Według nich niesłusznie nazwałam eutanazję morderstwem, przywołując przypadki uśmiercania pacjentów bez ich zgody i świadomości. Studenci napisali, że przedstawiony obraz eutanazji jest niezgodny z obecną wiedzą. Ich zdaniem, nie można mylić jednostkowych naruszeń ze standardową procedurą. Ich język mnie przeraża
— dodała.
Przecież ja jako nauczyciel akademicki, powinnam mieć prawo przywoływania różnych badań, źródeł wiedzy, koncepcji. Mam prawo do interpretowania zjawisk społecznych, procesów, a także do wyrażania mojego krytycznego zdania wobec procesów, które zachodzą w Europie Zachodniej
— wyjaśniała prof. Budzyńska.
Zwróciła przy tym uwagę, że motto Uniwersytetu Śląskiego brzmi: „Uniwersytet od zawsze […] był miejscem spotkań ludzi o różnych poglądach, opiniach, otwartym na konstruktywne dyskusje, wytyczanie nowych kierunków myślenia i działania i takim pozostanie”.
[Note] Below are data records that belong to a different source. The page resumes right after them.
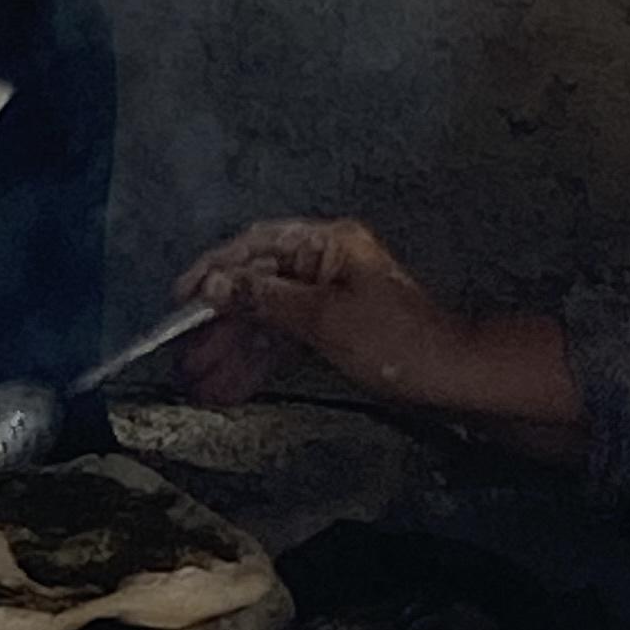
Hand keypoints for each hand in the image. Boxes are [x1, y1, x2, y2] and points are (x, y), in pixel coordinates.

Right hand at [174, 218, 474, 410]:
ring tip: (200, 382)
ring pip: (266, 319)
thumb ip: (265, 299)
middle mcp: (324, 264)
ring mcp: (327, 297)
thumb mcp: (322, 317)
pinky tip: (232, 385)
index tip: (182, 297)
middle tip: (185, 357)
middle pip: (256, 287)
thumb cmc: (396, 341)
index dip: (215, 270)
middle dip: (218, 325)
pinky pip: (284, 340)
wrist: (447, 375)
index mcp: (328, 244)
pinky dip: (258, 361)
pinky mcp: (332, 330)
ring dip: (233, 350)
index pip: (257, 246)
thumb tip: (216, 286)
Tymczasem mnie dotyka kara poprzez skierowanie sprawy do komisji dyscyplinarnej z obowiązkiem nałożonym przez rzecznika dyscyplinarnego ds. nauczycieli akademickich UŚ ukarania mnie karą nagany
— ubolewała.
Odnosząc się do złożonej rezygnacji z pracy na UŚ, prof. Ewa Budzyńska stwierdziła:
Ta decyzja wynika z protestu przeciwko narzucaniu wykładowcom akademickim języka poprawności politycznej. Uważam to za przejaw współczesnej formy totalitarnej cenzury. Protestuję w ten sposób przeciwko praktyce cenzurowania zajęć, interpretacji badań i zjawisk społecznych metodą składania donosów i skarg przez gorliwych adeptów lewicowych ideologii oraz wnioskowania przez rzecznika dyscyplinarnego o kary dyscyplinarne dla niepokornych nauczycieli niestosujących się do zasad poprawności politycznej. Pan rektor moją rezygnację podpisał.